Brief - Could you write out the records again, starting with their first line and going on through the line with "Sitios de utilidad", substituting "kosteloos" for "gratis" and leaving everything else unchanged?

__________

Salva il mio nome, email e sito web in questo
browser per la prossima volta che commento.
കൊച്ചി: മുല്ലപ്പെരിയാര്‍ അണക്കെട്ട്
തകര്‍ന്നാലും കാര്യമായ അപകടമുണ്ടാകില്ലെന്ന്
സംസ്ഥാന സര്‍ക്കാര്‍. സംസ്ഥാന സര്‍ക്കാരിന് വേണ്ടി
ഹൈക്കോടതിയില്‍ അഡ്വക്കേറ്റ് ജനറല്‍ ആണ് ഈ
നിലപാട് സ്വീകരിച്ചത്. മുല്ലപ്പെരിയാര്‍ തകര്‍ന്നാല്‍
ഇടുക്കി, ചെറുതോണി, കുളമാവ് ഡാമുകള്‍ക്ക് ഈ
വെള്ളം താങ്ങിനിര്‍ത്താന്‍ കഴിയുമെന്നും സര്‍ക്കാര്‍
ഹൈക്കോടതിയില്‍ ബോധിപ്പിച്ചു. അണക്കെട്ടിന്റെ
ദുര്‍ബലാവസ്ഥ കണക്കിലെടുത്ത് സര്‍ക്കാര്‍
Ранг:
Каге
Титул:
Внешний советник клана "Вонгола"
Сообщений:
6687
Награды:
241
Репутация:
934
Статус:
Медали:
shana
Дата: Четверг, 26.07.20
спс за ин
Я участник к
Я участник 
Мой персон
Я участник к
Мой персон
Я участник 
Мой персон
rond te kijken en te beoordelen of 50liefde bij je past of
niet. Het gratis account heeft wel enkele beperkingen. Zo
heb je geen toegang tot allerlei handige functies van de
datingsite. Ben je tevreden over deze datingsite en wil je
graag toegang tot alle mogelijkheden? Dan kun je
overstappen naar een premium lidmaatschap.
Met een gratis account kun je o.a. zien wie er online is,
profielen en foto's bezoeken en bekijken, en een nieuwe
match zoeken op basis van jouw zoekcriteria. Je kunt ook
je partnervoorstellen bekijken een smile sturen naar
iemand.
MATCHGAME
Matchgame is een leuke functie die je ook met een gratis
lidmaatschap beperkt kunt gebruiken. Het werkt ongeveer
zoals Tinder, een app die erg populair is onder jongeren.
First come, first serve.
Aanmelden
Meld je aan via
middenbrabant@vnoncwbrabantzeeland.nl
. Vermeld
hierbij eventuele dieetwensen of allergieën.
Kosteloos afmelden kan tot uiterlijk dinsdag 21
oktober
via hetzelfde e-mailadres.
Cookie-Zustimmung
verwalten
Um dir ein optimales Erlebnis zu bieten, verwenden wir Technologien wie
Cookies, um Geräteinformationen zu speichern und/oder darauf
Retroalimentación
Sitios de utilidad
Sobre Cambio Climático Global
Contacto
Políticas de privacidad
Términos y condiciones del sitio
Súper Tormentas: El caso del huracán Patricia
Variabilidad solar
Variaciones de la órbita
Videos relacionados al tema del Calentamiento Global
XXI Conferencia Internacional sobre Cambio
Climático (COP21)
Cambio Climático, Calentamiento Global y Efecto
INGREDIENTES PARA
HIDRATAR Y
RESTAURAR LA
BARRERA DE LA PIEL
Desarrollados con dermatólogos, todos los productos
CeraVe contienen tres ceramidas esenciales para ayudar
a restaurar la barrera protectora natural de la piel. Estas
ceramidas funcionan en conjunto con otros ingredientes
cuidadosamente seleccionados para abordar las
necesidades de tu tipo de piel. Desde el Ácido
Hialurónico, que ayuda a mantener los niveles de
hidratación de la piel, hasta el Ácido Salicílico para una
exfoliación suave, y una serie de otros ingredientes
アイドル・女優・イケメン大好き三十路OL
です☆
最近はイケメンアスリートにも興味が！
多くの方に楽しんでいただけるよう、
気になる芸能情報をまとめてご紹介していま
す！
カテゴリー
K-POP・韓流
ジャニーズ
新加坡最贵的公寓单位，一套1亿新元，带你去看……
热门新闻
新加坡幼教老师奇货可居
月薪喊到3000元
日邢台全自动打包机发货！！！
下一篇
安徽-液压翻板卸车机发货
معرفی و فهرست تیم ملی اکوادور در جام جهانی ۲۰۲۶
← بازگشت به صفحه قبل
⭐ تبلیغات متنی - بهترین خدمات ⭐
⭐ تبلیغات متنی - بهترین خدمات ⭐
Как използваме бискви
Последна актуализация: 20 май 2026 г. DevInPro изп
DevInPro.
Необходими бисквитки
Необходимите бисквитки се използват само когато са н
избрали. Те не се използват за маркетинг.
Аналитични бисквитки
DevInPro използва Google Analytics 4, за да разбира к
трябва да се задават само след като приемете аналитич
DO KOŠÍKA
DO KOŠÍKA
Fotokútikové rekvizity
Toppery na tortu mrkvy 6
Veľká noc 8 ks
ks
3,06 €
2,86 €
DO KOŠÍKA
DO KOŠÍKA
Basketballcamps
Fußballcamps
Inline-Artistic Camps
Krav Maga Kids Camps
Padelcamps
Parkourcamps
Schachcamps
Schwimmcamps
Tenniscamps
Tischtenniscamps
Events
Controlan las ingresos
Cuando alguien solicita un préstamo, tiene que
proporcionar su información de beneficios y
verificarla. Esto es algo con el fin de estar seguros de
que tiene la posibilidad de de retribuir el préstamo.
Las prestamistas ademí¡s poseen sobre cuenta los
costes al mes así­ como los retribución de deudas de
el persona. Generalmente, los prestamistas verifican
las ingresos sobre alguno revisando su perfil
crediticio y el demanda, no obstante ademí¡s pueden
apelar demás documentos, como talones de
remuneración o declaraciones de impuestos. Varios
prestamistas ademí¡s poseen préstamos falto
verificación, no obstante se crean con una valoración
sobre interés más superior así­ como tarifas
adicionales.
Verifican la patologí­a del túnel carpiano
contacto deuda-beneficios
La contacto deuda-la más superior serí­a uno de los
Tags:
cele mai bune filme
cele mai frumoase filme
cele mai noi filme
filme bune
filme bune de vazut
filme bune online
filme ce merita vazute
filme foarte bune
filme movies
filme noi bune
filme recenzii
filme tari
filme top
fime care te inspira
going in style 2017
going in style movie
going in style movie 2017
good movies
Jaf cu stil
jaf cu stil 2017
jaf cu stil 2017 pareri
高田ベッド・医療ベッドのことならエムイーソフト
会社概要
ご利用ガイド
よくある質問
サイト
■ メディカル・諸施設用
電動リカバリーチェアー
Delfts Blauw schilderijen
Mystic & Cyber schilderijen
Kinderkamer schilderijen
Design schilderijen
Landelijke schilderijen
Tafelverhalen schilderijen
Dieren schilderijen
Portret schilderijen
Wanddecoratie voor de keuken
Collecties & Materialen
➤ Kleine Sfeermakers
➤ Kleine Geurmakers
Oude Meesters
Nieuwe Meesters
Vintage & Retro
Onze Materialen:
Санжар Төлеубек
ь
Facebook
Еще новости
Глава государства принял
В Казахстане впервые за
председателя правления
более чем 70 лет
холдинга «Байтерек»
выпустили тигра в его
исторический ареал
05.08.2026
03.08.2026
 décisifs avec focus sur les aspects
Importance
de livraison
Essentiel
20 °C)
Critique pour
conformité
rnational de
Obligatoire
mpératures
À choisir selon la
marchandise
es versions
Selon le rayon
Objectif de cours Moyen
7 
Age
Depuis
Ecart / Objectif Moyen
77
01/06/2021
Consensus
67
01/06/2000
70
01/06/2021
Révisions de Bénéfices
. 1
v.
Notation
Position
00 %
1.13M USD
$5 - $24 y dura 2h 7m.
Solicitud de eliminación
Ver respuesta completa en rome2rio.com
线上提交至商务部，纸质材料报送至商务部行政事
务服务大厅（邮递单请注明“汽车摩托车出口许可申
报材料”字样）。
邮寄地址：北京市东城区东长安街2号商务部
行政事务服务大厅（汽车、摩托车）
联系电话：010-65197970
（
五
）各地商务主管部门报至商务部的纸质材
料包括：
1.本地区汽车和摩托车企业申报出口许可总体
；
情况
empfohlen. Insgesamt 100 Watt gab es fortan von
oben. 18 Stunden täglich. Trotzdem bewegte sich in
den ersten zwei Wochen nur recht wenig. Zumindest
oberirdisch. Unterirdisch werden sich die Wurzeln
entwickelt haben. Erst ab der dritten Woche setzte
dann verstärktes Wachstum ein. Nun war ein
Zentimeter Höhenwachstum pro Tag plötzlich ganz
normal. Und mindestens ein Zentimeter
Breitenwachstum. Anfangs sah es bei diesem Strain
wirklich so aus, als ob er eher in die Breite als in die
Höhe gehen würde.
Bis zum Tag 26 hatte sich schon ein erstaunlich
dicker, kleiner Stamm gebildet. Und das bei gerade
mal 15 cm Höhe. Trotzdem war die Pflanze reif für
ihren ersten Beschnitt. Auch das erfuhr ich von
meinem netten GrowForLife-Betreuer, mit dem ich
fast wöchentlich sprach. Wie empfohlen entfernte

__________

Result -
Salva il mio nome, email e sito web in questo
browser per la prossima volta che commento.
കൊച്ചി: മുല്ലപ്പെരിയാര്‍ അണക്കെട്ട്
തകര്‍ന്നാലും കാര്യമായ അപകടമുണ്ടാകില്ലെന്ന്
സംസ്ഥാന സര്‍ക്കാര്‍. സംസ്ഥാന സര്‍ക്കാരിന് വേണ്ടി
ഹൈക്കോടതിയില്‍ അഡ്വക്കേറ്റ് ജനറല്‍ ആണ് ഈ
നിലപാട് സ്വീകരിച്ചത്. മുല്ലപ്പെരിയാര്‍ തകര്‍ന്നാല്‍
ഇടുക്കി, ചെറുതോണി, കുളമാവ് ഡാമുകള്‍ക്ക് ഈ
വെള്ളം താങ്ങിനിര്‍ത്താന്‍ കഴിയുമെന്നും സര്‍ക്കാര്‍
ഹൈക്കോടതിയില്‍ ബോധിപ്പിച്ചു. അണക്കെട്ടിന്റെ
ദുര്‍ബലാവസ്ഥ കണക്കിലെടുത്ത് സര്‍ക്കാര്‍
Ранг:
Каге
Титул:
Внешний советник клана "Вонгола"
Сообщений:
6687
Награды:
241
Репутация:
934
Статус:
Медали:
shana
Дата: Четверг, 26.07.20
спс за ин
Я участник к
Я участник 
Мой персон
Я участник к
Мой персон
Я участник 
Мой персон
rond te kijken en te beoordelen of 50liefde bij je past of
niet. Het kosteloos account heeft wel enkele beperkingen. Zo
heb je geen toegang tot allerlei handige functies van de
datingsite. Ben je tevreden over deze datingsite en wil je
graag toegang tot alle mogelijkheden? Dan kun je
overstappen naar een premium lidmaatschap.
Met een kosteloos account kun je o.a. zien wie er online is,
profielen en foto's bezoeken en bekijken, en een nieuwe
match zoeken op basis van jouw zoekcriteria. Je kunt ook
je partnervoorstellen bekijken een smile sturen naar
iemand.
MATCHGAME
Matchgame is een leuke functie die je ook met een kosteloos
lidmaatschap beperkt kunt gebruiken. Het werkt ongeveer
zoals Tinder, een app die erg populair is onder jongeren.
First come, first serve.
Aanmelden
Meld je aan via
middenbrabant@vnoncwbrabantzeeland.nl
. Vermeld
hierbij eventuele dieetwensen of allergieën.
Kosteloos afmelden kan tot uiterlijk dinsdag 21
oktober
via hetzelfde e-mailadres.
Cookie-Zustimmung
verwalten
Um dir ein optimales Erlebnis zu bieten, verwenden wir Technologien wie
Cookies, um Geräteinformationen zu speichern und/oder darauf
Retroalimentación
Sitios de utilidad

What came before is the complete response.